(GIVEN PROBLEM)
Please write what comes next in the extract on exploration commitments and cash flows, picking up after its final sentence.

(PAGE EXTRACT)
——————————
Exploration Commitments The terms of some of our production sharing contracts, licenses or concession agreements require us to conduct certain exploration activities, including drilling one or more exploratory wells or acquiring seismic data, within specific time periods. At September 30, 2015, we have the following commitments:
remaining three-well obligation in Nevada;
one-well obligation offshore Cyprus;
two-well obligation offshore Falkland Islands, including the Humpback well which resulted in dry hole expense of $108 million; and
3D seismic obligation offshore Gabon.
We have completed the Cheetah exploration well in the Tilapia license offshore Cameroon, which reached the targeted Cretaceous interval. Other than plugging and abandoning this well, we have no other exploration obligations related to offshore Cameroon. See Executive Overview – Exploration Program Update, above.
These obligations extend over a period ranging from one to four years. Failure to conduct exploration activities within the prescribed periods could lead to loss of leases or exploration rights.
Ratings Triggers We do not have triggers on any of our corporate debt that would cause an event of default in the case of a downgrade of our credit rating. In addition, there are no existing ratings triggers in any of our commodity hedging agreements that would require the posting of collateral. However, a series of downgrades or other negative rating actions could significantly alter our requirements to post collateral as financial assurance of performance under certain other contractual arrangements such as pipeline transportation contracts, crude oil and natural gas sales contracts, work commitments and certain abandonment obligations. A requirement to post collateral could have a negative impact on our liquidity.
Cash Flows
Cash flow information is as follows:
 
Nine Months Ended
September 30,
 
2015
 
2014
(millions)
 
 
 
Total Cash Provided By (Used in)
 
 
 
Operating Activities
$
1,486

 
$
2,703

Investing Activities
(2,393
)
 
(3,175
)
Financing Activities
752

 
524

Increase (Decrease) in Cash and Cash Equivalents
$
(155
)
 
$
52

Operating Activities   Net cash provided by operating activities for the first nine months of 2015 decreased significantly as compared with 2014. Significant decreases in average realized commodity prices were partially offset by increases in sales volumes, more favorable settlements of commodity derivatives, and a decrease in general and administrative expense. Working capital changes contributed $74 million of negative operating cash flow in the first nine months of 2015 as compared with a positive impact of $286 million in the first nine months of 2014.
——————————
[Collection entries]
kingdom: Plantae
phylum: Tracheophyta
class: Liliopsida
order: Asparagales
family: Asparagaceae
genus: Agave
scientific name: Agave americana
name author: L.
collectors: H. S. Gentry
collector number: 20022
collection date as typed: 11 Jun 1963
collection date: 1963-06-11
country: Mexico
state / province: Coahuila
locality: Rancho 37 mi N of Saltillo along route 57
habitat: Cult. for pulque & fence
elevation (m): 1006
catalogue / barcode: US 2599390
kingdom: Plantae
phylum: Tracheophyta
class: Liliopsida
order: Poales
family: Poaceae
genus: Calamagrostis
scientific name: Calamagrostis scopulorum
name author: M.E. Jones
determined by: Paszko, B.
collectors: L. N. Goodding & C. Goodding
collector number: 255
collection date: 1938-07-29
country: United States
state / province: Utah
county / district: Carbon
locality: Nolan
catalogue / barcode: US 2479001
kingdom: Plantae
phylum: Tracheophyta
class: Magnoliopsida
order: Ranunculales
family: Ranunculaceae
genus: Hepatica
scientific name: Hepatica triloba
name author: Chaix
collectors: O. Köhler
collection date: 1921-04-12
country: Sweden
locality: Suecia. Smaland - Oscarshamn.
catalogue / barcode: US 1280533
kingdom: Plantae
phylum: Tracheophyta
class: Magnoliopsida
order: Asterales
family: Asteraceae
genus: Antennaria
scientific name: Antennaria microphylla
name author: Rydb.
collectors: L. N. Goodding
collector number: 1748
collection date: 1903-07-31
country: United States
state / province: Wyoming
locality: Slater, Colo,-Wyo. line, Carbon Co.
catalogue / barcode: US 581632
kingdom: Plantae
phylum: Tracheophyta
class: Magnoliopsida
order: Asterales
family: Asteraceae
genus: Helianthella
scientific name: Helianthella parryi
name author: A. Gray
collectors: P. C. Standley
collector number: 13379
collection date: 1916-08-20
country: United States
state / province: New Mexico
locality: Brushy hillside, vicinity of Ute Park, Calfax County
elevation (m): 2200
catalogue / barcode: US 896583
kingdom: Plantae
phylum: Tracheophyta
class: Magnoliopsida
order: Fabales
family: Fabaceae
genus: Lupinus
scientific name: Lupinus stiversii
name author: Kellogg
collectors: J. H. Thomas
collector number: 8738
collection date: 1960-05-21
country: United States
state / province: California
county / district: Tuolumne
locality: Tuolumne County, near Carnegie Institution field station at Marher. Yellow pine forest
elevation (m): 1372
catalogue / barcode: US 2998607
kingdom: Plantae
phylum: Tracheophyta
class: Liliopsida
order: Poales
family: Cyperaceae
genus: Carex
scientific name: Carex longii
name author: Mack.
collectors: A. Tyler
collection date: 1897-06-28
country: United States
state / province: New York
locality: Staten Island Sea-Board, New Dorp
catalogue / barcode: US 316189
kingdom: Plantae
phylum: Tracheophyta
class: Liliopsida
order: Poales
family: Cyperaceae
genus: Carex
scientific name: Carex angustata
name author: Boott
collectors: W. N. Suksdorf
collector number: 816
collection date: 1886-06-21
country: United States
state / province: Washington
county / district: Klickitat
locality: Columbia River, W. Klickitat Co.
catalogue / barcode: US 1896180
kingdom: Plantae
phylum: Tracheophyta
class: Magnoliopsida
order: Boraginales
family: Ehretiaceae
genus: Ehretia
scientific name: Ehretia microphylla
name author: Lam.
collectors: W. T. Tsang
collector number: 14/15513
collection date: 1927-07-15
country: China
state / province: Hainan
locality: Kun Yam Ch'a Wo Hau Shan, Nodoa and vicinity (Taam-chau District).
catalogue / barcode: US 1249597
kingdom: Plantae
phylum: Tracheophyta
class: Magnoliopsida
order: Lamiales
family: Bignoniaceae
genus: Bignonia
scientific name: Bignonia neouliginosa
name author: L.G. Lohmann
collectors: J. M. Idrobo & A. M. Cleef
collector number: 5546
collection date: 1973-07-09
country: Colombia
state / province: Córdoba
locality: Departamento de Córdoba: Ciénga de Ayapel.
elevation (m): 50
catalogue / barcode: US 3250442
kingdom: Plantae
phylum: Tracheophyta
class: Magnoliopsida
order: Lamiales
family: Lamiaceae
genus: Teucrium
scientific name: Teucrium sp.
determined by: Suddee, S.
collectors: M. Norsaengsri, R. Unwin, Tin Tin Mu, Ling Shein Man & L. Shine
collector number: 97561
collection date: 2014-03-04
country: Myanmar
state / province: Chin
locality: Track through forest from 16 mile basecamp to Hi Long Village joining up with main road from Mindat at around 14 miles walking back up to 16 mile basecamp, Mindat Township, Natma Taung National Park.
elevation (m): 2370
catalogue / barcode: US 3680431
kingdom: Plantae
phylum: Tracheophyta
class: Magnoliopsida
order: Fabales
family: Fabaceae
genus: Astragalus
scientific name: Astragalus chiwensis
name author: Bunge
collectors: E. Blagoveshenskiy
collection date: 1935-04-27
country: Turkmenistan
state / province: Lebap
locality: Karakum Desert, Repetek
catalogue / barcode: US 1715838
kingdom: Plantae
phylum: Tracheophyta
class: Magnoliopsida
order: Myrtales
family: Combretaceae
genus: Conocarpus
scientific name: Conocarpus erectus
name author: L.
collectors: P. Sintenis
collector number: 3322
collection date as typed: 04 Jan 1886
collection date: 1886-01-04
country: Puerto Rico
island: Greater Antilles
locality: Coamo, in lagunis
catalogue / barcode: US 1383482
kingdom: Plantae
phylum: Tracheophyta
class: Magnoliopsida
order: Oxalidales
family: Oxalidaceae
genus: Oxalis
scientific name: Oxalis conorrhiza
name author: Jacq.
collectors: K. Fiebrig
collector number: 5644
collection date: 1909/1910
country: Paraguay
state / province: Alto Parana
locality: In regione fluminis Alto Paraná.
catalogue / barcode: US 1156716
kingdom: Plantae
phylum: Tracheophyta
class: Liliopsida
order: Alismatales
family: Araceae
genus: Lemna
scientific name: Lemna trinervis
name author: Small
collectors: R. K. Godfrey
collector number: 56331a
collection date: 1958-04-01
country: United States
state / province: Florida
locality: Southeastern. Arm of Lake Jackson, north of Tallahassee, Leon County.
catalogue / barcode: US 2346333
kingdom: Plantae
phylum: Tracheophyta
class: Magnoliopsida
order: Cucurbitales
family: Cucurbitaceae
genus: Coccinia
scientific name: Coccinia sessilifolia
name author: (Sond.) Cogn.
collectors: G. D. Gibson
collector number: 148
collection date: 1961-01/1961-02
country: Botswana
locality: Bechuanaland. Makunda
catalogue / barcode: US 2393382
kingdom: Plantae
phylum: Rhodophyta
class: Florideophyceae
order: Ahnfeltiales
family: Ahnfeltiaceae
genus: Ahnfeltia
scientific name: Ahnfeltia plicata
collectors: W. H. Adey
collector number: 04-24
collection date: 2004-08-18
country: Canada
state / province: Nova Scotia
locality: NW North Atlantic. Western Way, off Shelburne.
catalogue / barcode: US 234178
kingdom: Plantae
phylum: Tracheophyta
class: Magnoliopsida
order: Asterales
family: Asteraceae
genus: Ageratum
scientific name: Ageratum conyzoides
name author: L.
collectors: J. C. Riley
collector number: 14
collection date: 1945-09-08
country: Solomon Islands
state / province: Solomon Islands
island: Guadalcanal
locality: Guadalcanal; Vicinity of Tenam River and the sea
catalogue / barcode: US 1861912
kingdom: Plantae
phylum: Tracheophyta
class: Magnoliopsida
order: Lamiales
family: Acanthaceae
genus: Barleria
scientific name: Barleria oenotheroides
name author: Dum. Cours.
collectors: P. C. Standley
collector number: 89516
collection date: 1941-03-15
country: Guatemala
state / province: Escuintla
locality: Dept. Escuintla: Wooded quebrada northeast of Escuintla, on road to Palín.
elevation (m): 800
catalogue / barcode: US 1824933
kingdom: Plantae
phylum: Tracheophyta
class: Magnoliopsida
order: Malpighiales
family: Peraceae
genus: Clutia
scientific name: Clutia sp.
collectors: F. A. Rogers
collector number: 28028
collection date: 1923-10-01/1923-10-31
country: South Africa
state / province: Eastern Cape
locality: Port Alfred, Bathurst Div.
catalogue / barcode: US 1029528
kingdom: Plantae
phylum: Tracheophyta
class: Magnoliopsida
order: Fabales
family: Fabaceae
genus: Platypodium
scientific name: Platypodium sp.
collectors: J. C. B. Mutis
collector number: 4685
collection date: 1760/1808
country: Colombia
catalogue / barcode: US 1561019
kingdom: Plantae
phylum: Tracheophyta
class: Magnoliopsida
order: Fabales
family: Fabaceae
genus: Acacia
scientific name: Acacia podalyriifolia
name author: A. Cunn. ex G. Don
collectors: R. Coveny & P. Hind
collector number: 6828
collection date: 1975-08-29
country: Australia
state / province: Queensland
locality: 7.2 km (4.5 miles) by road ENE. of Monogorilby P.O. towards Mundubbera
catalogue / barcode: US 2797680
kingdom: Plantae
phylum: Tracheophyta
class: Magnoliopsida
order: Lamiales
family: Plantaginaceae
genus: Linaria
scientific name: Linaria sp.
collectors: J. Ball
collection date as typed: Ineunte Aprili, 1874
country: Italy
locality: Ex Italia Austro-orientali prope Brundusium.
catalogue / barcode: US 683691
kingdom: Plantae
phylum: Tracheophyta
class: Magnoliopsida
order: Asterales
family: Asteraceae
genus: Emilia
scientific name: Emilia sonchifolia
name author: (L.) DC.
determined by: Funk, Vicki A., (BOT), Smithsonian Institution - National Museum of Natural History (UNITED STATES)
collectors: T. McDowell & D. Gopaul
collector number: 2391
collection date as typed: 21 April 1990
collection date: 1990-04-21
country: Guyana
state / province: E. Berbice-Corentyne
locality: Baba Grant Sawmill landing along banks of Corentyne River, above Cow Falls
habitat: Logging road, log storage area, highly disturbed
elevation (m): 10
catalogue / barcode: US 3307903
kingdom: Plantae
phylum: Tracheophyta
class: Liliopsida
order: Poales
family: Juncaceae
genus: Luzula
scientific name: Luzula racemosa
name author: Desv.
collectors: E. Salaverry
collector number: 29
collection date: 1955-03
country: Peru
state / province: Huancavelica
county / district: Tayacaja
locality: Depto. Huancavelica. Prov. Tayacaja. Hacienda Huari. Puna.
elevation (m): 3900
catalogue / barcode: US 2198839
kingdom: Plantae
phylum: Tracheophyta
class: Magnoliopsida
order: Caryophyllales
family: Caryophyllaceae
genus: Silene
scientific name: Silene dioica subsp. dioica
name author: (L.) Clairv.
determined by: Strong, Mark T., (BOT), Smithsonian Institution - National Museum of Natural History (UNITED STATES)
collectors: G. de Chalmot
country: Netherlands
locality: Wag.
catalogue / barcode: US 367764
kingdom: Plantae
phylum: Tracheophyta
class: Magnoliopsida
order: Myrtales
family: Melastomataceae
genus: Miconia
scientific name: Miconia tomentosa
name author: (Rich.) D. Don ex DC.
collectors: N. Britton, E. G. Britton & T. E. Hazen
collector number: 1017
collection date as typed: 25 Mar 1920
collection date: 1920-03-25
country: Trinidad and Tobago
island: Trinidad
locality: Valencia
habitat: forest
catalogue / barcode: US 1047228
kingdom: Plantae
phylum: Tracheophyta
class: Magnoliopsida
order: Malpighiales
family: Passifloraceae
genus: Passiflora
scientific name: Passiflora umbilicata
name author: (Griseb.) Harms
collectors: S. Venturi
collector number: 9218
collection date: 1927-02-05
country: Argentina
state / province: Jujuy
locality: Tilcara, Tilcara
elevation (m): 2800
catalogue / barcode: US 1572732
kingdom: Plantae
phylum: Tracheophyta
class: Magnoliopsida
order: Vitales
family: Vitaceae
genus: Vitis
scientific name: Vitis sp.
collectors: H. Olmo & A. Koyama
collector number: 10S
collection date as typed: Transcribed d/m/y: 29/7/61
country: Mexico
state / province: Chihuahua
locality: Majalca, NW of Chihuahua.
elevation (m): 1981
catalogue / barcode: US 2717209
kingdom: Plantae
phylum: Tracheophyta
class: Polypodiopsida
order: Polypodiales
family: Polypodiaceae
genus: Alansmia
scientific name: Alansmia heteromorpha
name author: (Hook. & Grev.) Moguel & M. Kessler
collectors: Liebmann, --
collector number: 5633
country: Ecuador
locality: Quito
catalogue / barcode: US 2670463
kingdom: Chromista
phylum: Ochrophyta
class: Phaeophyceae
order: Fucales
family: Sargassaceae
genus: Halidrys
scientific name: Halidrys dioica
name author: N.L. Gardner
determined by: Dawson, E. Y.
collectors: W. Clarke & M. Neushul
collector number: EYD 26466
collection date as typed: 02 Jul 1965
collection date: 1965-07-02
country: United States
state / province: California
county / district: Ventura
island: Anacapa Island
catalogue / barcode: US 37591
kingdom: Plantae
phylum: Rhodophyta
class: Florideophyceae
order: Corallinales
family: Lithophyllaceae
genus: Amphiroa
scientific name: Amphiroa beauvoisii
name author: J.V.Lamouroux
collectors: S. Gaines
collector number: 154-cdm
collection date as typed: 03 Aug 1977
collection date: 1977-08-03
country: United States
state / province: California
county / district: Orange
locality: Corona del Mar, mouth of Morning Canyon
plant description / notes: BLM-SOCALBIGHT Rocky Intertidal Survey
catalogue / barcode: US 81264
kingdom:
——————————
(ANSWER TO THIS EXERCISE)
Investing Activities   Our investing activities include capital spending on a cash basis for oil and gas properties and investments in unconsolidated subsidiaries accounted for by the equity method. These investing activities may be offset by proceeds from property sales or dispositions, including farm-in arrangements, which may result in reimbursement for capital spending that had occurred in prior periods. Capital spending for property, plant and equipment decreased by $1.1 billion during the first nine months of 2015 as compared with 2014, primarily due to a reduced capital spending program. Investing activities included $86 million in CONE Gathering LLC during the first nine months of 2015 as compared with $58 million in the first nine months of 2014. We received $151 million in proceeds from asset divestitures during the first nine months of 2015, as compared with $312 million during the same period in 2014.
Financing Activities   Our financing activities include the issuance or repurchase of our common stock, payment of cash dividends on our common stock, the borrowing of cash and the repayment of borrowings. During the first nine months of 2015, funds were provided by cash proceeds from the issuance of shares of Company common stock to the public ($1.1 billion) and the exercise of stock options ($7 million). We used cash to pay dividends on our common stock ($214 million), make principal payments related to capital lease obligations ($49 million) and repurchase shares of our common stock ($20 million).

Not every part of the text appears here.